核心概念
Our framework ECHO learns a shared representation space between humans and robots to generate socially compliant robot behaviors by forecasting human motions in interactive social scenarios.
摘要
The paper proposes a two-step framework called ECHO to generate natural and meaningful human-robot interactions.
First, the authors build a shared latent space that represents the semantics of human and robot poses, enabling effective motion retargeting between them. This shared space is learned without the need for annotated human-robot skeleton pairs.
Second, the ECHO architecture operates in this shared space to forecast human motions in social scenarios. It first learns to predict individual human motions using a self-attention transformer. Then, it iteratively refines these motions based on the surrounding agents using a cross-attention mechanism. This refinement process ensures the generated motions are socially compliant and synchronized.
The authors evaluate ECHO on the large-scale InterGen dataset for social motion forecasting and the CHICO dataset for human-robot collaboration tasks. ECHO outperforms state-of-the-art methods by a large margin in both settings, demonstrating its effectiveness in generating natural and accurate human-robot interactions.

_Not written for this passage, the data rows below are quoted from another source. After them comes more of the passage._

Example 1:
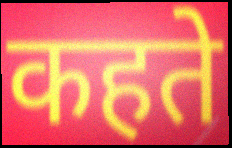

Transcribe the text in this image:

कहते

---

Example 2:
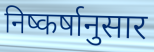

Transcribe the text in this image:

निष्कर्षानुसार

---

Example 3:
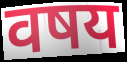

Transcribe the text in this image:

वषय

The key innovations include:
- Learning a shared latent space between humans and various robots that preserves pose semantics.
- A two-step architecture that first predicts individual motions and then refines them based on the social context.

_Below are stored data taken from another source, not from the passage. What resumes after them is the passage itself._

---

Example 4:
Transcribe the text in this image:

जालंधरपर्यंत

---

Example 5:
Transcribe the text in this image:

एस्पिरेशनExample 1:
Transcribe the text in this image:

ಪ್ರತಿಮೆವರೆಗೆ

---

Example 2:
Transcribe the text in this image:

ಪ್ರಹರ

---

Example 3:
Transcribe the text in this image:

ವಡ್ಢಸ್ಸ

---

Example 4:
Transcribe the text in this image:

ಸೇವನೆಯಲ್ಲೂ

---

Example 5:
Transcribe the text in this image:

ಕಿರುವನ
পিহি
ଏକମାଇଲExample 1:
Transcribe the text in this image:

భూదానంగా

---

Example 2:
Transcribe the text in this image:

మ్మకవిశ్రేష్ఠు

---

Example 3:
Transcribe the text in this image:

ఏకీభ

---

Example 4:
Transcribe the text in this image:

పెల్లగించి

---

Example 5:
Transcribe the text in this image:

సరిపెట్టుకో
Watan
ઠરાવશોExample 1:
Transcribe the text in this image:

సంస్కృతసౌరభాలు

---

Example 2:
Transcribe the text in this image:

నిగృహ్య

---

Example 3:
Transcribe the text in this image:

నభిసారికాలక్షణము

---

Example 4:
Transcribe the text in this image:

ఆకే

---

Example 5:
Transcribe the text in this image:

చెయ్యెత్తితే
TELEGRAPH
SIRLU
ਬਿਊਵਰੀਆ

- Conditioning the motion synthesis on text commands to control the type of social interaction.
- Achieving state-of-the-art performance in social motion forecasting and human-robot collaboration tasks.
統計資料
The authors use the following datasets:
InterGen dataset: Largest 3D human motion dataset with 6022 interactions of two people and 16756 natural language annotations.
Robot retargeting collection: Randomly sampled robot joint angles from the Tiago++ and JVRC-1 robots.
CHICO dataset: 3D motion dataset for Human-Robot Collaboration with a single operator performing assembly tasks with a Kuka LBR robot.
引述
"Our overall framework can decode the robot's motion in a social environment, closing the gap for natural and accurate Human-Robot Interaction."
"Contrary to prior works, we reformulate the social motion problem as the refinement of the predicted individual motions based on the surrounding agents, which facilitates the training while allowing for single-motion forecasting when only one human is in the scene."